Lo ha dichiarato il sindaco di Pisa, Michele Conti, presentando nuovo piano operativo . “Puntiamo su rigenerazione urbana, zero consumo di suolo e semplificazione”
Il comune di Pisa adesso ha poco oltre 90.000 residenti, ma entro il 2036 punta ad averne 10mila in più. almeno.”Raggiungere quota 100.000 abitanti entro i prossimi dieci anni”. Lo ha detto il sindaco di Pisa, Michele Conti, ilustrando le principali novità introdotte dal Piano Operativo comunale che sarà adottato in consiglio comunale nelle sedute del 22 e 23 aprile e che traduce in scelte concrete gli indirizzi del Piano Strutturale approvato nel marzo 2023.
Dopo l’adozione si aprirà la fase delle osservazioni – durata 60 giorni dalla pubblicazione del Burt – e l’esame delle stesse. Al termine dell’iter, la seduta per l’approvazione definitiva entro la fine del 2026.

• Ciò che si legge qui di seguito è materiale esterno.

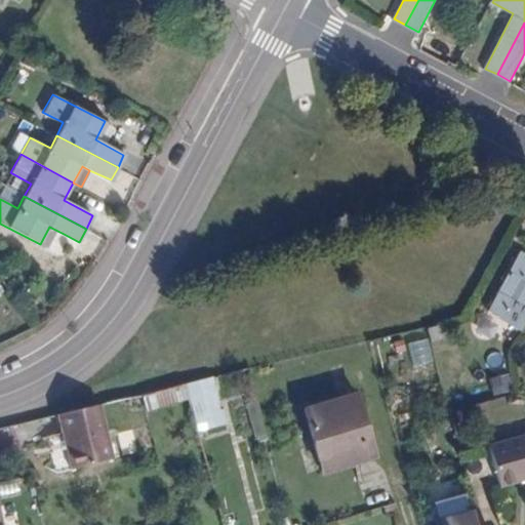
[(64,234),(49,227),(40,244),(54,251),(64,234)]
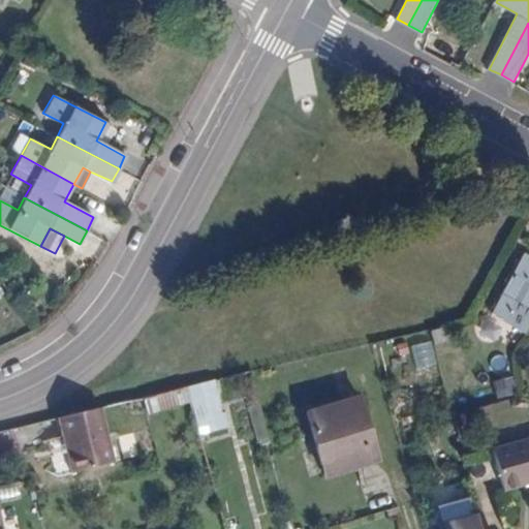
[(528,253),(525,251),(493,311),(527,331),(528,328),(528,253)]
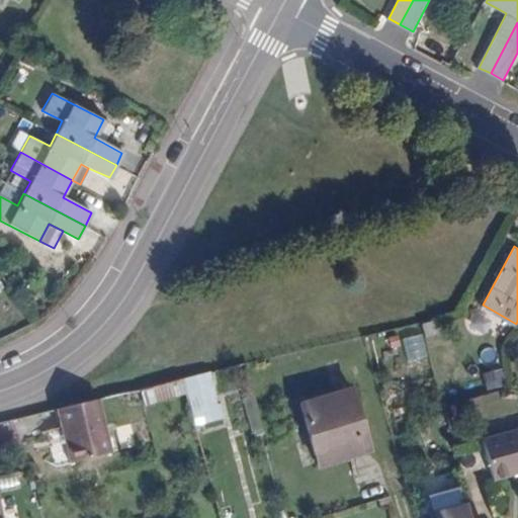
[(303,404),(318,454),(347,445),(349,454),(370,447),(352,389),(303,404)]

“Con questo piano – osserva Conti – ci dotiamo di uno strumento che ridisegna la città del futuro, per una crescita consapevole e uno sviluppo sostenibile che si fonda su tre pilastri chiari: rigenerazione urbana, nessun nuovo consumo di suolo e semplificazione. Vogliamo una città a misura di chi la vive ogni giorno, in cui i residenti trovino servizi e negozi di vicinato in ogni quartiere, aree verdi e spazi per la socialità, così come desideriamo che la popolazione universitaria possa trovare soluzioni moderne, funzionali e integrate, come avviene nei campus delle grandi città universitarie del mondo”.
Dal punto di vista tecnico, aggiunge l’assessore all’urbanistica del comune di Pisa Massimo Dringoli, “il nuovo Piano Operativo compie una profonda operazione di semplificazione rispetto al passato: si passa da un impianto molto complesso, con 32 ambiti e 110 schede norma del vecchio regolamento urbanistico, a una disciplina più chiara, costruita su 6 zone omogenee e 10 schede norma e, per intervenire nelle aree già urbanizzate, introduciamo i Progetti Unitari Convenzionati previsti dalla legge regionale ma finora mai utilizzati a Pisa”. “Grande attenzione – conclude Dringoli – è riservata al centro storico, alle aree degradate o sottoutilizzate, alla riqualificazione dell’edilizia residenziale pubblica, al sistema del verde, della mobilità e dei parcheggi scambiatori, con una città che cresce recuperando e ricucendo, non consumando nuovo territorio”.